6 by 9 inch Watercolor
Barcus is one of 6 black documented bachelor stallions on the Sand Wash Basin HMA. Two of them are very well known black pintos. Both of Which I have painted earlier in the Challenge. They are Lightening and Benson. I chose Barcus for this painting tonight because he is a very powerfully built stallion that has presence. Although I am not sure of his age, I don’t believe he has yet had any mares as of yet.
Bachelor stallions are those who are newly chased from their family bands usually at two or three years of age . And they run together, play together and practice their herd dynamic skills together. Sometimes they establish bonds with previously unknown to them stallions, mostly they run together with older or younger brothers and band mates. Almost always are they male.
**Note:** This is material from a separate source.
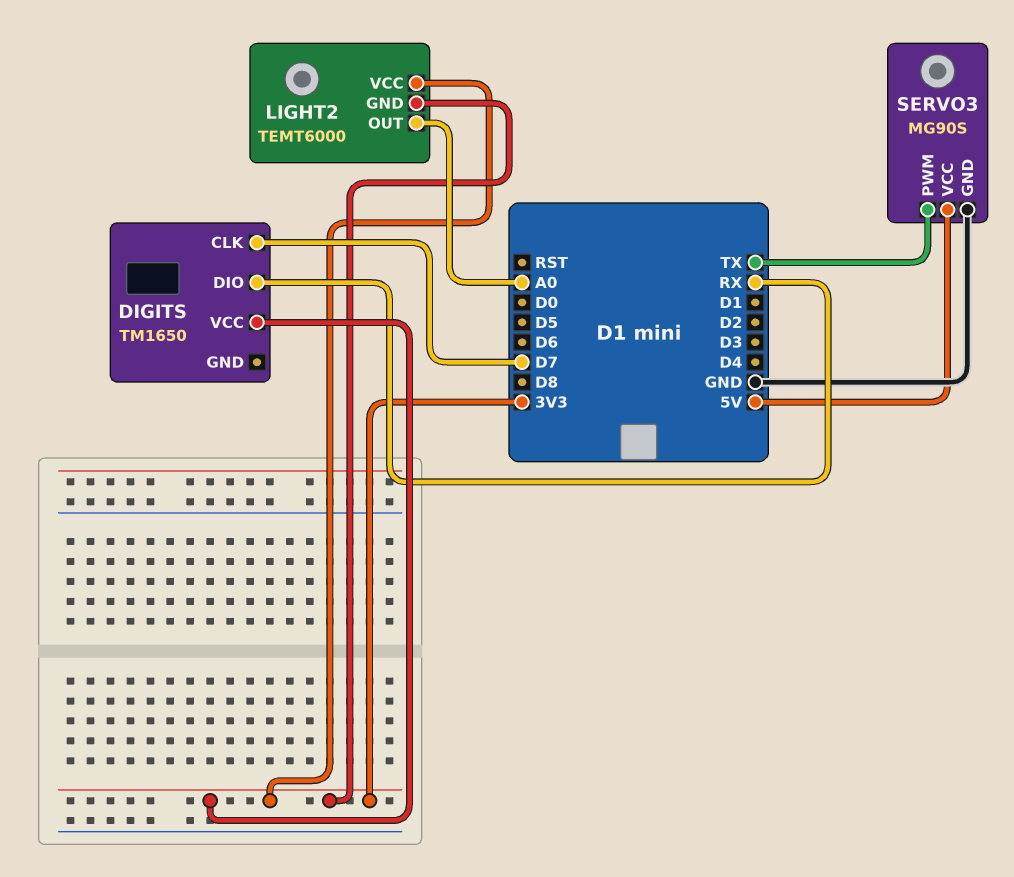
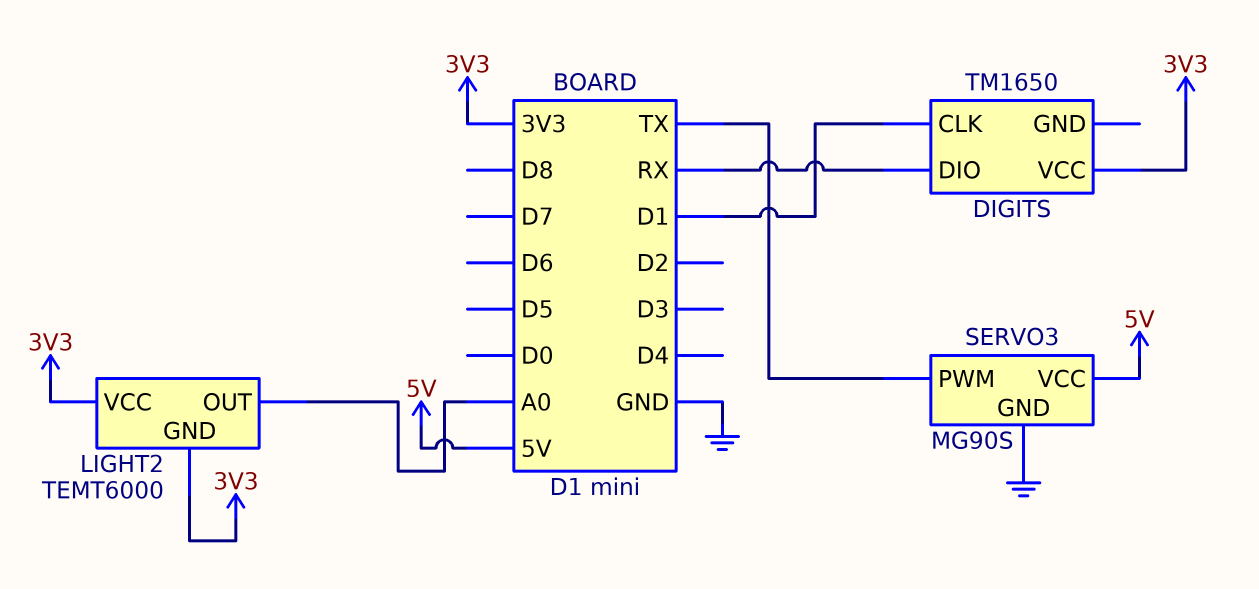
DIGITS pin CLK: D7 -> D1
Sometimes these bachelor bands are made up of a hierarchy of older and younger stallions. Each at various levels of development. Included in this group may be older stallions that once had a harem band but lost them to other stallions. Because horses tend to be herd oriented these bachelor stallions gravitate to each other and aid each other in shared survival skills.
Bachelor Stallions tend to stay together until they are old enough to venture out and capture their own mare. Usually this happens when they are around 8 or 9 years of age. In the case of the stallion Jimmy Dark Sand, the Sand Wash Basin bay I named, these young untried stallions will often seek out a band stallion and proceed to follow them around waiting for an opportunity to spirit away a mare or two. Its not unusual to see a single stallion following around a small band until the band stallion makes his stand and chases him away. This chasing can take place over a day or a week until either the band stallion is worn down or they younger stallion gives up and leaves. Several of the Sand Wash Basin Photographers happened to be on the range the day that Jimmy Darksand had finally pushed the Band Stallion Prince to his limit. Prince chased Jimmy for most of that day all while Prince's mares ignored the proceedings and continued eating.
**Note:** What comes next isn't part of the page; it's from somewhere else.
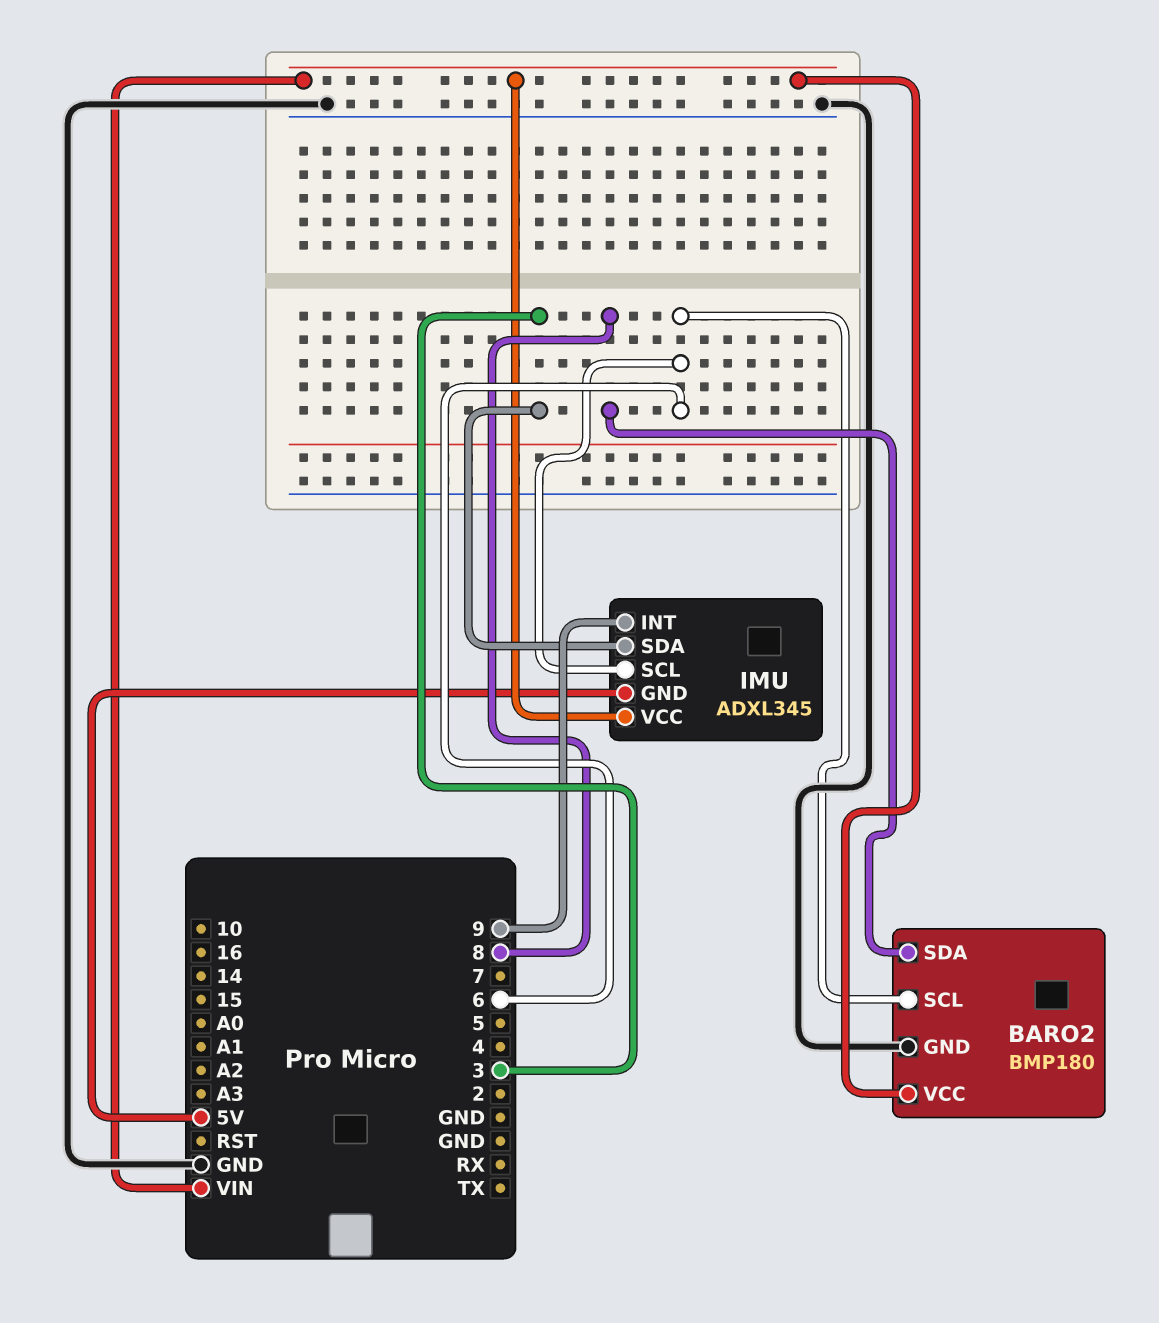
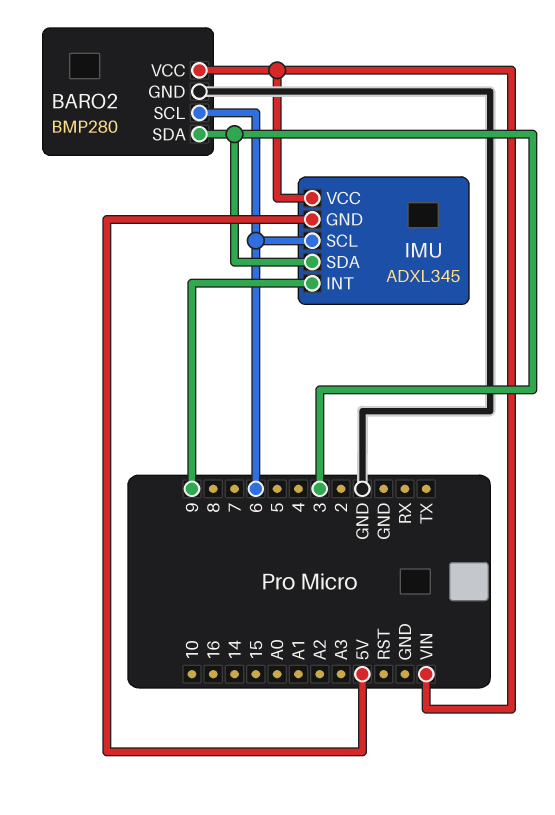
BARO2: BMP180 -> BMP280
BARO2 pin SDA: 8 -> 3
The interesting thing is that when a stallion is busy defending his herd in battle sometimes another opportunistic stallion will run in and steal a mare while the band stallion isn’t looking. One place that you can see this played out is in the Ginger Catherine’s Series for Nature on PBS about Cloud. She has filmed some amazing sequences of herd dynamics in the defending and stealing of mares. Another thing that happens is sometimes two stallions will work in tandem to help each other acquire mares. One will run in and make a nuisance of himself while the other sneaks in for the mare. It is a very powerful stallion that can keep his mares from this type of onslaught each season.
Because of the situation on the Sand Wash Basin HMA where there is a ratio of about 3 stallions for every mare, each time a mare comes into season a band stallion will have to be vigilant to keep a bachelor from relentlessly perusing until a mare is stolen. This dynamic is complicated with the use of the birth control drug PZP.
While PZP may have the affect of preventing pregnancy in mares, it also allows the mare to come into heat every month that she is not in foal. Thus stallions must be extra vigilant in protecting their harems when the mares have not conceived.